Required work:
From the entries that follow, copy exactly the lines beginning at the line holding "middle mcp: (121, 173)" and continuing through the line holding "ring mcp: (66, 508)".

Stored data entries
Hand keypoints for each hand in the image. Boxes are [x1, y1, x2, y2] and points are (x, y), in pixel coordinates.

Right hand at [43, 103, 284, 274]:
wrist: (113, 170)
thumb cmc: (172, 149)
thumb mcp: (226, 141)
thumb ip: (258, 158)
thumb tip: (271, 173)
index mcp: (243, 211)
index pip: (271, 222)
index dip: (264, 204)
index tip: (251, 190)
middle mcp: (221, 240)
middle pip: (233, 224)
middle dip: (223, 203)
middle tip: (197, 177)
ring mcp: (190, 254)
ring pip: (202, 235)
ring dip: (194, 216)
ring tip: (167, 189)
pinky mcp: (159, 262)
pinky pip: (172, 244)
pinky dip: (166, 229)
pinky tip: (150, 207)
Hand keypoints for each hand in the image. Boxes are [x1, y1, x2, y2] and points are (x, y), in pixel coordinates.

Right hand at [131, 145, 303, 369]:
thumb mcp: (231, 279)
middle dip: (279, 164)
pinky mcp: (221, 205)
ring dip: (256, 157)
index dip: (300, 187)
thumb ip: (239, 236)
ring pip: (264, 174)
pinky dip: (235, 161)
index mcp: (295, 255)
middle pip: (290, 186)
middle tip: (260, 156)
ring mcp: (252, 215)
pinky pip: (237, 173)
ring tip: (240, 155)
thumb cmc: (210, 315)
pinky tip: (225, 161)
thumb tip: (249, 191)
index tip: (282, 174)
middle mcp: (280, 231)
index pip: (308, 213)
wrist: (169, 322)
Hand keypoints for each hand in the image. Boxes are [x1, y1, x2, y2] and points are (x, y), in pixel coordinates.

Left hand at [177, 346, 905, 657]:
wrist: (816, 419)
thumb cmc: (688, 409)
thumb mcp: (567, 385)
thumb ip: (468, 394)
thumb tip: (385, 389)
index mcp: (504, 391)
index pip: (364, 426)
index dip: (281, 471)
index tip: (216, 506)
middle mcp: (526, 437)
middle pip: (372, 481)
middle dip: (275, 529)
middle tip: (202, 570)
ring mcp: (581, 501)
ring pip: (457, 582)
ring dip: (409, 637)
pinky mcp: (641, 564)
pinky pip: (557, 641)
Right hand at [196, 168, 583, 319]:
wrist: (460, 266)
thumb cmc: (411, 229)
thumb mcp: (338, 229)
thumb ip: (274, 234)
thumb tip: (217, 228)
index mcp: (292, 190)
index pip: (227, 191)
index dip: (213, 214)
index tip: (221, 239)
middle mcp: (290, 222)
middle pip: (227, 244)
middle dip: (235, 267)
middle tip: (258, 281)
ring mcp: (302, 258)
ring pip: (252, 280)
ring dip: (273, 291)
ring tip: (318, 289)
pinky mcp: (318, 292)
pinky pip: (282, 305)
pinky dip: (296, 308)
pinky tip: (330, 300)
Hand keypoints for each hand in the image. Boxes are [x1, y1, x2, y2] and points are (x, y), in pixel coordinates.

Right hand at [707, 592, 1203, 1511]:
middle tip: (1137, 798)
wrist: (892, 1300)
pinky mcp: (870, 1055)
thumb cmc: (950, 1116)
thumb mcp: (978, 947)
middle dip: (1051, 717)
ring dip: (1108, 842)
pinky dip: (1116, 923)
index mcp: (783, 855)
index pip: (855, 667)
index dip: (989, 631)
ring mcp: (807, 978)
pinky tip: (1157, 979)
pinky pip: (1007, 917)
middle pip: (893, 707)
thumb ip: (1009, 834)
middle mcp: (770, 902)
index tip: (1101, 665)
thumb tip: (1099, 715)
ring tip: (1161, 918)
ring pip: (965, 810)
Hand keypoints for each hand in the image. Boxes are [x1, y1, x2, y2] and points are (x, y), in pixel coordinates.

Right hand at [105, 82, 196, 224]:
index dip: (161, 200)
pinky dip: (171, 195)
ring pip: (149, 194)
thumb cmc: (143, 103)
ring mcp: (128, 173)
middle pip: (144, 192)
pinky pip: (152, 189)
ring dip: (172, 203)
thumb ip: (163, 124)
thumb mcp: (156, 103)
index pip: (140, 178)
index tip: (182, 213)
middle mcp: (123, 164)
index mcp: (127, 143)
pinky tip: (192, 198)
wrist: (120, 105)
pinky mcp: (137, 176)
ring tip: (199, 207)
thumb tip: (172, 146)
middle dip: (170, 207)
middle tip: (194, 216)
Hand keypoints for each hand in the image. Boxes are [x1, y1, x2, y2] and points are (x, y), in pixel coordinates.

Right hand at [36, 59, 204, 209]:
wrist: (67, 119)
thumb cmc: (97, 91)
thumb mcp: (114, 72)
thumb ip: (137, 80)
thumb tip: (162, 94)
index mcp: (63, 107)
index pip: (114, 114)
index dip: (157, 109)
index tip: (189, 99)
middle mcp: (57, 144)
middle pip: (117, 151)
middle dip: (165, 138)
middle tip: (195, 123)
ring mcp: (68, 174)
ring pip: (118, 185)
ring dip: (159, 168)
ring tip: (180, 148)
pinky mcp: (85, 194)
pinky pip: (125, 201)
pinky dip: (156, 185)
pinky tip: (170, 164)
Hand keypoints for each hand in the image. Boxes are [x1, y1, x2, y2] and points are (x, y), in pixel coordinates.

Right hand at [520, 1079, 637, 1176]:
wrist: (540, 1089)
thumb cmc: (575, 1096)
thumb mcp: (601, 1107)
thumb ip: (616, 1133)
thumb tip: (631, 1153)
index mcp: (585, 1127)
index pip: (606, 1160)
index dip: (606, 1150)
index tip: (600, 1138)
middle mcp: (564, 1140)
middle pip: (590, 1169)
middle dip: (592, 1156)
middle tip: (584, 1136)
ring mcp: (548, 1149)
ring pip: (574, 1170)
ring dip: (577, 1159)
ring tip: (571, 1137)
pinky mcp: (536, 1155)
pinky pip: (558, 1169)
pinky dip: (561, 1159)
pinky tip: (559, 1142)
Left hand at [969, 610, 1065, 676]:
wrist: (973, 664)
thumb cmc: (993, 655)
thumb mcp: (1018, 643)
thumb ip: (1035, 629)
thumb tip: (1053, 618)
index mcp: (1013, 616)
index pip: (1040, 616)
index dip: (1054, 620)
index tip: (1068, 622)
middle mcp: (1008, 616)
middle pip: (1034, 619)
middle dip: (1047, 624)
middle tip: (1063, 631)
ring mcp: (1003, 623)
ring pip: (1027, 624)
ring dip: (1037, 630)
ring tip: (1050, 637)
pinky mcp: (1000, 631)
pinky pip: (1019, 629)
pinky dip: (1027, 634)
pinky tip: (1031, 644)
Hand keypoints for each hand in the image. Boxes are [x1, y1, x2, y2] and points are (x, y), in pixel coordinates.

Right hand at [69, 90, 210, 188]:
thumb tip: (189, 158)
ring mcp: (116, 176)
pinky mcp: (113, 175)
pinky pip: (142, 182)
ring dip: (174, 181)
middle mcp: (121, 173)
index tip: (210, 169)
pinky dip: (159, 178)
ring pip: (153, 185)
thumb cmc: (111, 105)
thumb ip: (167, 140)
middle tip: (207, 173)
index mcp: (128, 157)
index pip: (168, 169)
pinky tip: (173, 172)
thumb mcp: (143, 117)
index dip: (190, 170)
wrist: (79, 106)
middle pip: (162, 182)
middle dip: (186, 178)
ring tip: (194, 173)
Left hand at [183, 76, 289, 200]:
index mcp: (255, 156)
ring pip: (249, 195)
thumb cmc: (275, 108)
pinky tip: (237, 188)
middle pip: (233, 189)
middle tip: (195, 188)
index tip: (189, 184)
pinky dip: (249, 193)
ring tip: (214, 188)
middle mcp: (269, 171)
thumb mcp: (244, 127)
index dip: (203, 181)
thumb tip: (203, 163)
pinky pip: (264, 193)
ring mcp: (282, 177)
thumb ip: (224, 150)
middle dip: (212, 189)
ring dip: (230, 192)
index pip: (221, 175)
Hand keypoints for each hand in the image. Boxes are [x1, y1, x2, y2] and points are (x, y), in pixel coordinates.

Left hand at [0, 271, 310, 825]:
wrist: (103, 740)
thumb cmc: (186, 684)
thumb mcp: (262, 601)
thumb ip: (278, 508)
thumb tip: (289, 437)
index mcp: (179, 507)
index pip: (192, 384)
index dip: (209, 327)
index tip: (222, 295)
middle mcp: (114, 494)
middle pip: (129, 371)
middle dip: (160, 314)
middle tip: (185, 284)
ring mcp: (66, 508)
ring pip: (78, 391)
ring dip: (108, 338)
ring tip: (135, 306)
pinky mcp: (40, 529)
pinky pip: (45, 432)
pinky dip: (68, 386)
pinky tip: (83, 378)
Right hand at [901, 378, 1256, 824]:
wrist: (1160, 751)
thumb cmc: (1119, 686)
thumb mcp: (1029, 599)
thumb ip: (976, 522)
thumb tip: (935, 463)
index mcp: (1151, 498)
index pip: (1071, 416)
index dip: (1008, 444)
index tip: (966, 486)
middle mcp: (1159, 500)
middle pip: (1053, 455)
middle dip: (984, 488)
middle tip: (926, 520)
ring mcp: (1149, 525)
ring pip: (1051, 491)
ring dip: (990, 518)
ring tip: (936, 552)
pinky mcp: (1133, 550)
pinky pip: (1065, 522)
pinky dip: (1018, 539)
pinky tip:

Exercise solution:
middle mcp: (121, 173)
index tip: (210, 169)
pinky dip: (159, 178)
ring pip: (153, 185)
thumb cmc: (111, 105)
thumb ip: (167, 140)
middle tip: (207, 173)
index mcp: (128, 157)
index pip: (168, 169)
pinky tip: (173, 172)
thumb mcp: (143, 117)
index dip: (190, 170)
wrist: (79, 106)
middle pip: (162, 182)
middle dip: (186, 178)
ring tip: (194, 173)
Left hand at [183, 76, 289, 200]:
index mcp: (255, 156)
ring pip: (249, 195)
thumb cmc: (275, 108)
pinky tip: (237, 188)
middle pip: (233, 189)
middle tip: (195, 188)
index tip: (189, 184)
pinky dip: (249, 193)
ring tip: (214, 188)
middle mcp: (269, 171)
thumb mcp: (244, 127)
index dip: (203, 181)
thumb tip: (203, 163)
pinky pip: (264, 193)
ring mcp: (282, 177)
thumb ip: (224, 150)
middle dip: (212, 189)
ring dip: (230, 192)
index pip: (221, 175)
Hand keypoints for each hand in the image. Boxes are [x1, y1, x2, y2] and points are (x, y), in pixel coordinates.

Left hand at [0, 271, 310, 825]:
wrist: (103, 740)
thumb cmc: (186, 684)
thumb mcp: (262, 601)
thumb ip: (278, 508)
thumb tip: (289, 437)
index mcp: (179, 507)
index pip: (192, 384)
index dip: (209, 327)
index tip: (222, 295)
middle mcp: (114, 494)
middle pip: (129, 371)
middle dip: (160, 314)
middle tip: (185, 284)
ring mcp: (66, 508)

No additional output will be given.